After transferring to Ramapo College for a degree in Global Communication and Media (with a minor in Italian Language and Culture, a detail that would later fuel passion projects), he interned at a commercial station and seemed destined for a traditional radio career.
Then came his 23rd birthday. He’d interviewed with a commercial station on Monday, and by Wednesday, he’d landed a job with WBJB – Brookdale’s station where it all began – to co-host their morning show.
The communication career path continued to work out for Messina. Once he hit the age where he realized he’d need his own health insurance really soon, Monmouth just so happened to have an opening for someone with audio and radio expertise.
The timing was almost fateful, if slightly awkward seeing as though he was younger than some of his students at the time.
Though his resume lacked a couple years of experience, Director of Advising for the Communication Department, Professor Lorna Schmidt, saw potential and asked him if he would consider graduate school.
What followed was a grueling two-year sprint. Messina recalls those early teaching years laughingly, “So, in my first academic year teaching I was doing the morning show, coming to teach classes, then the summer of 2016 started my master’s. I was teaching 4-5 classes, taking 2-3 classes, and writing my thesis … on the construction and dissemination of fake news…”
Now, as a specialist professor, Messina’s job description is refreshingly straightforward: keep working in the field. Stay current, practice what you teach.
“It’s a unique position.
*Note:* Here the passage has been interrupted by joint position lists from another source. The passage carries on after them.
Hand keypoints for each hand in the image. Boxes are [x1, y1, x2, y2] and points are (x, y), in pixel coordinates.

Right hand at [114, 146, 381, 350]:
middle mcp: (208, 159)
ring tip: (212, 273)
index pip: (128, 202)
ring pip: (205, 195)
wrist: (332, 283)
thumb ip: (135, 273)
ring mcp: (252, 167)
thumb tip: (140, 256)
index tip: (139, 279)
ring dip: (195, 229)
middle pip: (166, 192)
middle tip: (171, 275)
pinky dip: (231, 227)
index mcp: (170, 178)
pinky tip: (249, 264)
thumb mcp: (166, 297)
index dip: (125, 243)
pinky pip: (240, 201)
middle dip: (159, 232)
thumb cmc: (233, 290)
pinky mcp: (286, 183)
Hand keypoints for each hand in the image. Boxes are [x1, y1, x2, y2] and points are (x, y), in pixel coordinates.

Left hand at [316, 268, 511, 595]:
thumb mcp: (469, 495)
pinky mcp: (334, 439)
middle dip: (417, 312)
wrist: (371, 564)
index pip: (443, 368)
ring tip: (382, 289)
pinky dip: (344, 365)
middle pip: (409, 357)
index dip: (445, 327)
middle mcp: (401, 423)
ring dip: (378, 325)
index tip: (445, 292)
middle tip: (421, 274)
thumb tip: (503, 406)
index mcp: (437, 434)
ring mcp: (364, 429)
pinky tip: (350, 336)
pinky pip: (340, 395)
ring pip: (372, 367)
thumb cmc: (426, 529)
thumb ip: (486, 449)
The objective is to consistently be working in the field, to still be improving hard skills in production … I love the research aspect, but the ebay way for me to teach students about audio production is being able to do it,” says Messina in regard to what it means to be a specialist professor.
The next time you see Messina, ask him what work he does to help him stay current, and he’ll smile knowingly.
“You would be surprised where your voice can be. I’ve done commercials for Old Navy, Chili’s, Lipton, videos for LEGO, Airstream (travel trailers) training videos, worked with airing and production services here at Monmouth, political advertisements, entire training and e-learning modules for McGraw Hill.”
His client list reads like a mall directory, and no one job is the same as the last. Audio production projects vary.
Messina stated that on any given day he can be hauling equipment to remote locations, spending hours in post-production layering tracks and syncing audio to video, or sometimes venturing into nature for authentic soundscapes.
Despite all of this, some of Messina’s most compelling work happens in his passion projects. Currently, he is developing a podcast series that shines a light on Italian-American history that most Italian-Americans don’t know – or don’t want to know.
He explores topics such as “The Years of Lead” and “The Anarchists of Patterson,” both of which were pivotal turning points in the history of Italian-Americans, especially those here in New Jersey.
That willingness to embrace uncomfortable conversations extended to his current role as the Communication Coordinator for FAMCO – the faculty union and the first at a private university to earn National Labor Relations Board support.
Within this role, he is planning campaigns to educate faculty about contract rights and translating dense legal language into accessible video content.
“Last year’s disagreement was on increased health care costs that were not relative to raises and we were at an impasse … After last year’s big win, the role is all about image maintenance, trying to stay positive in the eyes of the Monmouth community,” said Messina about the role and what he and FAMCO are doing currently.
With a decade at Monmouth behind him and ongoing projects always sitting at 75-85% completion, Messina shows no signs of simplifying. His calendar remains packed with classes, voice-over sessions, union work, and those perpetually unfinished podcast episodes about the history of Italy and its descendants.
For a communication professor, there’s no better lesson plan than living the complexities of communication itself.